- **Provided records**
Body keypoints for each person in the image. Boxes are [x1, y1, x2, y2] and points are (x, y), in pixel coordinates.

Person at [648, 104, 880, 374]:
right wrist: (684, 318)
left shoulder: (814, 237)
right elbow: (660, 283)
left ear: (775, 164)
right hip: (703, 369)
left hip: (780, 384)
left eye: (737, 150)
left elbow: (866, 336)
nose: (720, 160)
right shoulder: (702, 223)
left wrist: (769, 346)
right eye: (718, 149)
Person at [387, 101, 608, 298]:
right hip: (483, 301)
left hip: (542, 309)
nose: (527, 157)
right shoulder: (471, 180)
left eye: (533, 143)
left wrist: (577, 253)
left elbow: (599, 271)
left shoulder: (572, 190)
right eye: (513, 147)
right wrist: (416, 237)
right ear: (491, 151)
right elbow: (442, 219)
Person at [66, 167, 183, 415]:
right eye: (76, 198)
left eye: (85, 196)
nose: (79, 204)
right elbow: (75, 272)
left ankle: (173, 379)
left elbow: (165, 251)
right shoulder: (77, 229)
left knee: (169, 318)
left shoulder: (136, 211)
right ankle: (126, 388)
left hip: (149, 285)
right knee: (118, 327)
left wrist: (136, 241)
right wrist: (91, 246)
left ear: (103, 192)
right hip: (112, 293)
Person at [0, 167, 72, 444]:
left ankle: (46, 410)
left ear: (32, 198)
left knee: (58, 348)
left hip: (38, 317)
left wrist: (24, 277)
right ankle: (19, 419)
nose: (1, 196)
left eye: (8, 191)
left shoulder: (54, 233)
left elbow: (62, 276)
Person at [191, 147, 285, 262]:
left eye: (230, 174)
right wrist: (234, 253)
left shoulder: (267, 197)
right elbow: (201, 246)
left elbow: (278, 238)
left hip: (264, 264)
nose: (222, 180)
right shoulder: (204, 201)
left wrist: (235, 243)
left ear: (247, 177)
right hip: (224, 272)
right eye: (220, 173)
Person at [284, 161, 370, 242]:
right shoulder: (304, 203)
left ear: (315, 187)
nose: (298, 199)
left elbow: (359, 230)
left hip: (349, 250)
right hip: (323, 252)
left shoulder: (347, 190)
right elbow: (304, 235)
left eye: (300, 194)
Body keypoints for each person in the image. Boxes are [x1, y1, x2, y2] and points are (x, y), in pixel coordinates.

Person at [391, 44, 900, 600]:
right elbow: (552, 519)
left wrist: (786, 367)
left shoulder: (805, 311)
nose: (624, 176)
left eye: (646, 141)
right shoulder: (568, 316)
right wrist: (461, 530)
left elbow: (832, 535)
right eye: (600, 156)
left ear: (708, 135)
--
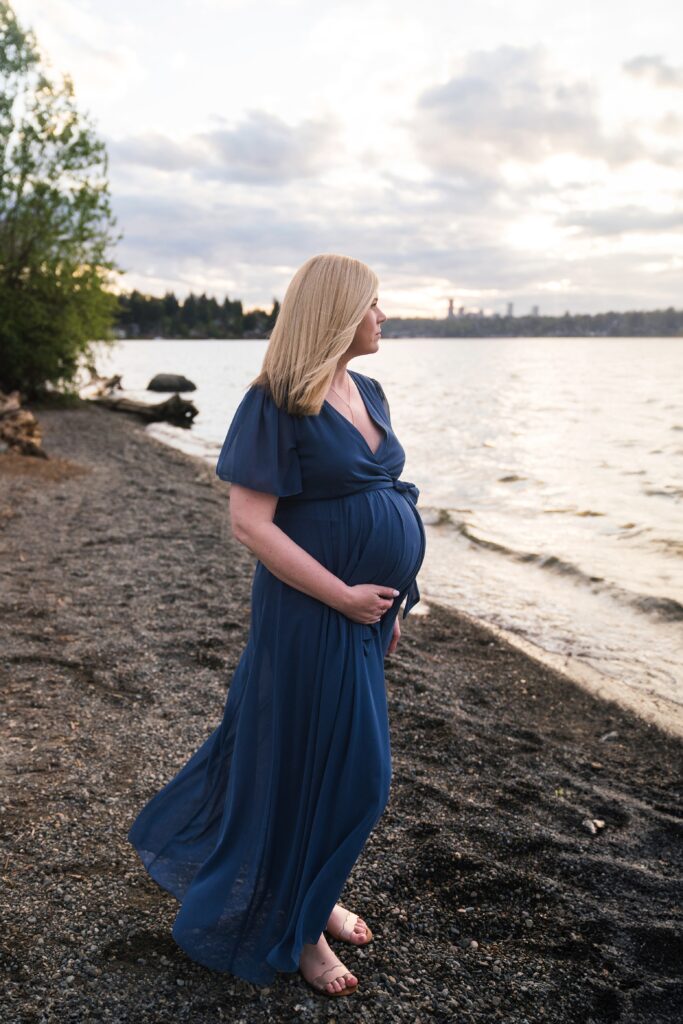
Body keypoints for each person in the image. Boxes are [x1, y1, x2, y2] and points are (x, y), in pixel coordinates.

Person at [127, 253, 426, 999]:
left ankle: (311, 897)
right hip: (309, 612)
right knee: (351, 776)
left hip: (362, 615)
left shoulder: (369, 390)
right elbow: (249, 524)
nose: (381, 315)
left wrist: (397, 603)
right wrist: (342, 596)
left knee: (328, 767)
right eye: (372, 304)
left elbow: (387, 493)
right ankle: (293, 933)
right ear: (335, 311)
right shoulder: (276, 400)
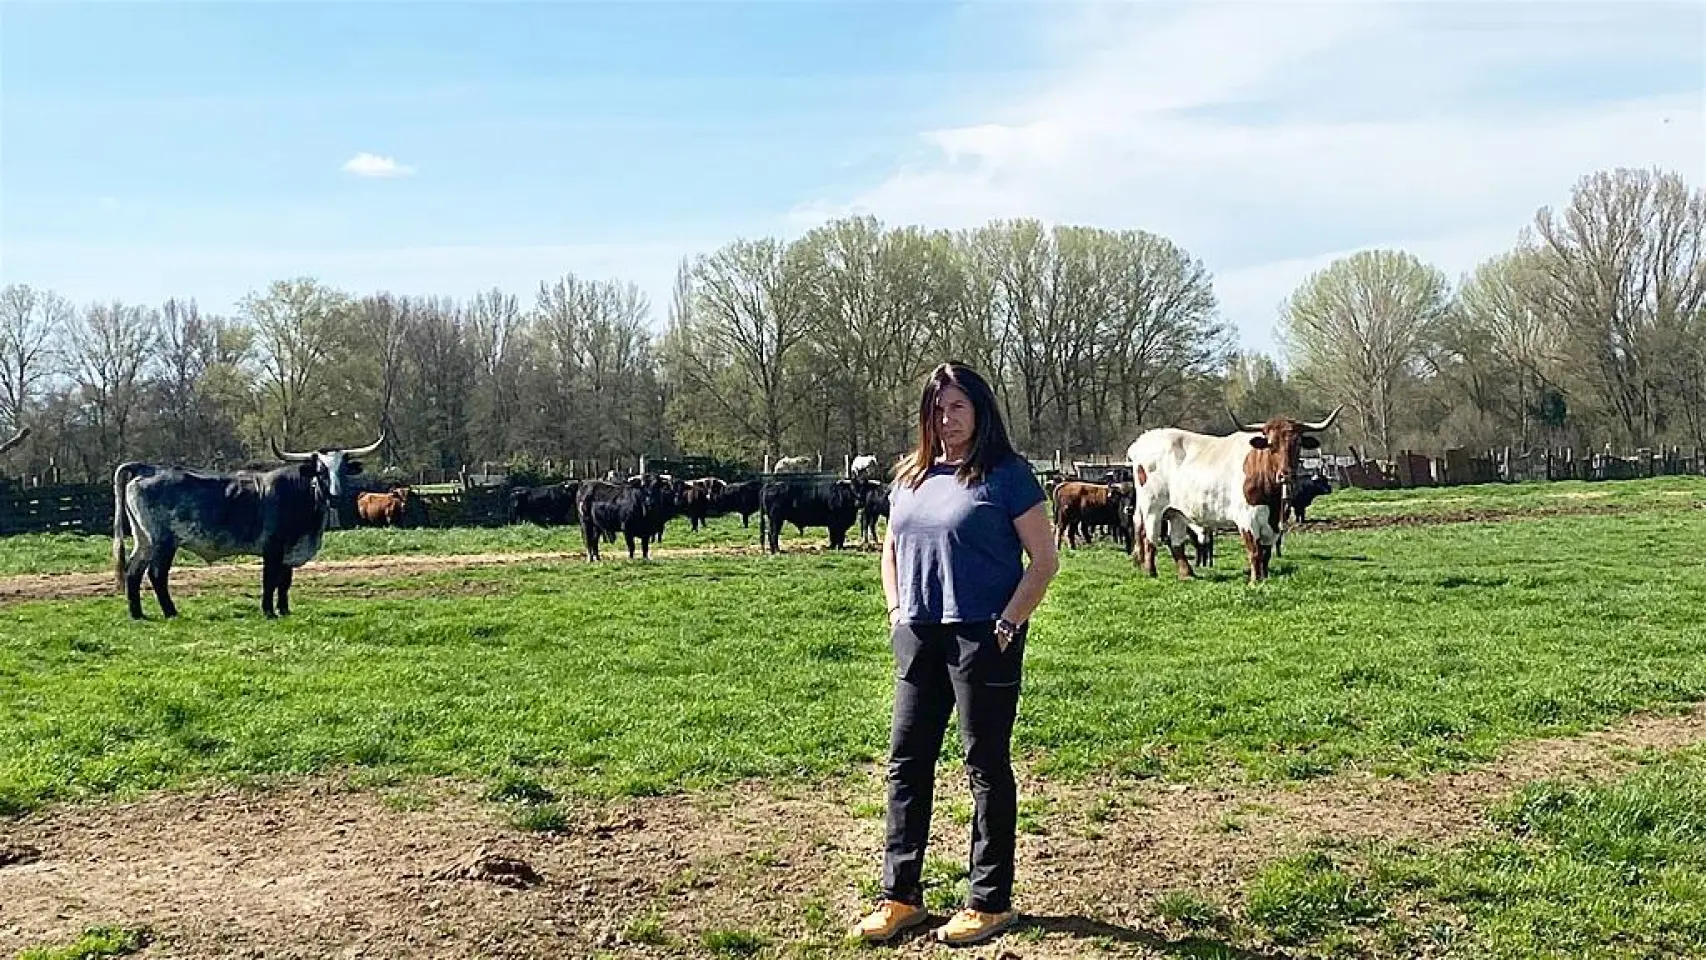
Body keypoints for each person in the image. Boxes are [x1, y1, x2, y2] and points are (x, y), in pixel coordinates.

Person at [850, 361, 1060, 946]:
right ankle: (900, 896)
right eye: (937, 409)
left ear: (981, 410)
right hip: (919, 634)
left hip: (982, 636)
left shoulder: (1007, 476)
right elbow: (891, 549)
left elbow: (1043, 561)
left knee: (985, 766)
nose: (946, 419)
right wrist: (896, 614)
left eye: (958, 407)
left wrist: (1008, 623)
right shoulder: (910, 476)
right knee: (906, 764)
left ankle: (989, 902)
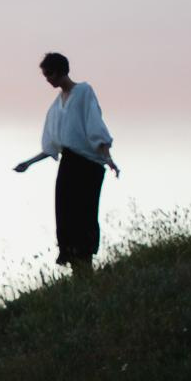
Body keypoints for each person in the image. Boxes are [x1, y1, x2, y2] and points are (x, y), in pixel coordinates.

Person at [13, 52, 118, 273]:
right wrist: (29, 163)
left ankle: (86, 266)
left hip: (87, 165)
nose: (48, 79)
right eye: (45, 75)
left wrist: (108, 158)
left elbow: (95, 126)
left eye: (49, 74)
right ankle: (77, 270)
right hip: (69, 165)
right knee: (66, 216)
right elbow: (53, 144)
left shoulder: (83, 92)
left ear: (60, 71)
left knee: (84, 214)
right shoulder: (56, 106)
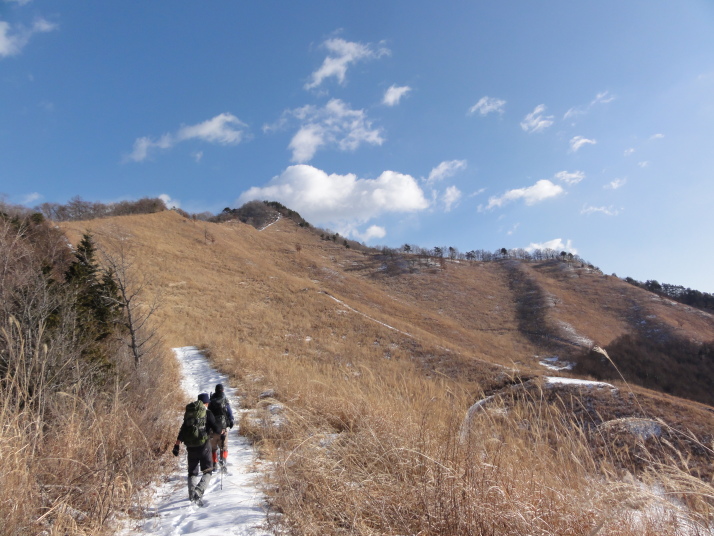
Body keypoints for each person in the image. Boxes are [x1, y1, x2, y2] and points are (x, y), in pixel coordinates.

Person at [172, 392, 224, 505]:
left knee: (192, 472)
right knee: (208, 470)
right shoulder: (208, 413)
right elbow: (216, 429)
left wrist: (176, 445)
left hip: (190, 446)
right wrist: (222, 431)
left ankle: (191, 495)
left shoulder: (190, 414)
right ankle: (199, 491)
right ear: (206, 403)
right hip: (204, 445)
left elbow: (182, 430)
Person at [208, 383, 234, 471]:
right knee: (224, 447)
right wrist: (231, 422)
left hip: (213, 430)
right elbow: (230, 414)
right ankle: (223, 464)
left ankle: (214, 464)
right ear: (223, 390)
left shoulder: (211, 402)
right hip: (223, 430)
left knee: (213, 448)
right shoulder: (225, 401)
* * *
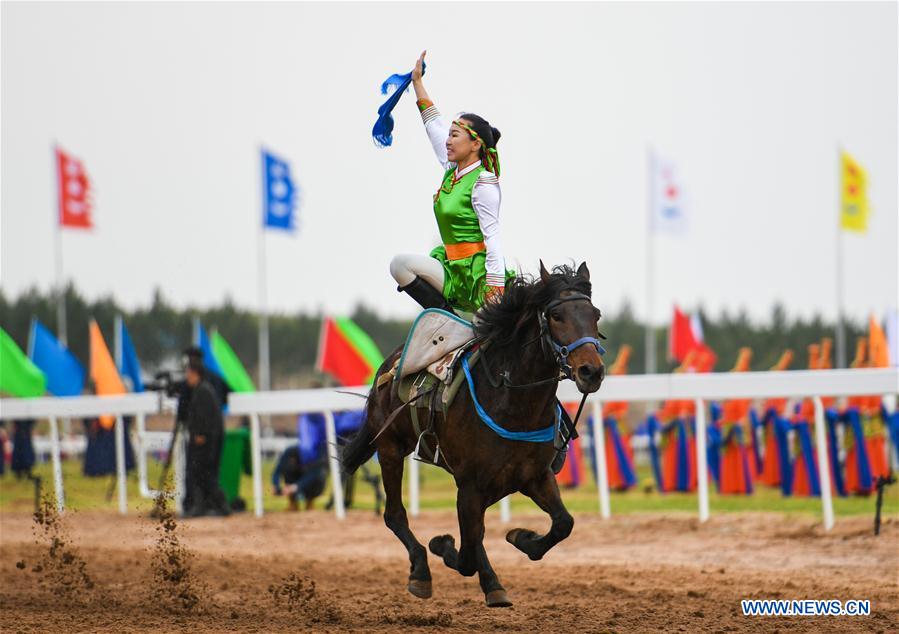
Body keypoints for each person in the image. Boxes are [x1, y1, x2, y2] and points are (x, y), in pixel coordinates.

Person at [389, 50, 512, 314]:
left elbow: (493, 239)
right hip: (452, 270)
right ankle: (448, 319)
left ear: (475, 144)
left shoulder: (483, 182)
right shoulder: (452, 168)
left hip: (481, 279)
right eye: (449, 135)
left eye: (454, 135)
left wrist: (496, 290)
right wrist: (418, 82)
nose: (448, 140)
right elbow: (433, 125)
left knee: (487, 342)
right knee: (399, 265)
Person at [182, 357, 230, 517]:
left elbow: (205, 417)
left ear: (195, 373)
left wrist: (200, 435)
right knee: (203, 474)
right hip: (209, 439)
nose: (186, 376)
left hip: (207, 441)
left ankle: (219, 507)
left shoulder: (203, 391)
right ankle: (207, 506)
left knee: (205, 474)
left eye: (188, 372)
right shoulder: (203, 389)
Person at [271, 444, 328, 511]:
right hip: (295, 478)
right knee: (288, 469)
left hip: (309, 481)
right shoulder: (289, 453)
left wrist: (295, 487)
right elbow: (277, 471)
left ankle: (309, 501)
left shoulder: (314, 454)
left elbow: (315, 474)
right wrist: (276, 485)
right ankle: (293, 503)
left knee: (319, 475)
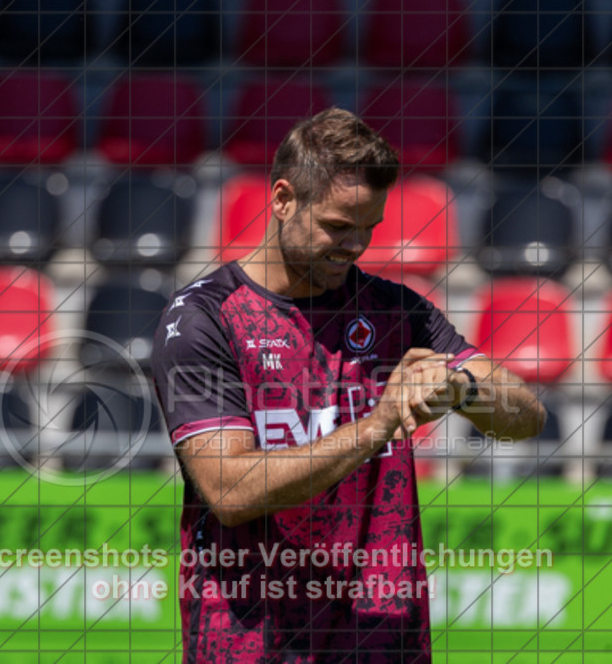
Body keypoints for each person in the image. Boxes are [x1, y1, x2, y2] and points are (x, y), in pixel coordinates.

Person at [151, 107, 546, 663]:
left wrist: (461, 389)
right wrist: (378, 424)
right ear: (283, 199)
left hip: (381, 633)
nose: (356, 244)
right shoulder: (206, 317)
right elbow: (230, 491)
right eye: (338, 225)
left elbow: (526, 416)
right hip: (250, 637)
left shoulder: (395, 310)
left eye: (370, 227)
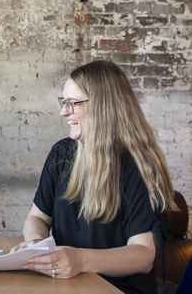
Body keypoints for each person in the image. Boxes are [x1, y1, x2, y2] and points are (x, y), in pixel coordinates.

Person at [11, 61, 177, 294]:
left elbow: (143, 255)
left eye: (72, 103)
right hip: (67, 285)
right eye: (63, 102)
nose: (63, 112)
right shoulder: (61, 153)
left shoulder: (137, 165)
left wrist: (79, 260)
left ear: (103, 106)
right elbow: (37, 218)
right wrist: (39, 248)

- **Required work**
All that is wanted is the stretch of lines above from the one containing "right hip: (204, 445)" through the one containing "left knee: (213, 448)", duplicated exactly.

- **Response**
right hip: (204, 445)
left elbow: (182, 430)
Person at [208, 383, 234, 471]:
right knee: (224, 447)
right wrist: (231, 422)
left hip: (213, 430)
right elbow: (230, 414)
right ankle: (223, 464)
left ankle: (214, 464)
right ear: (223, 390)
left shoulder: (211, 402)
right hip: (223, 430)
left knee: (213, 448)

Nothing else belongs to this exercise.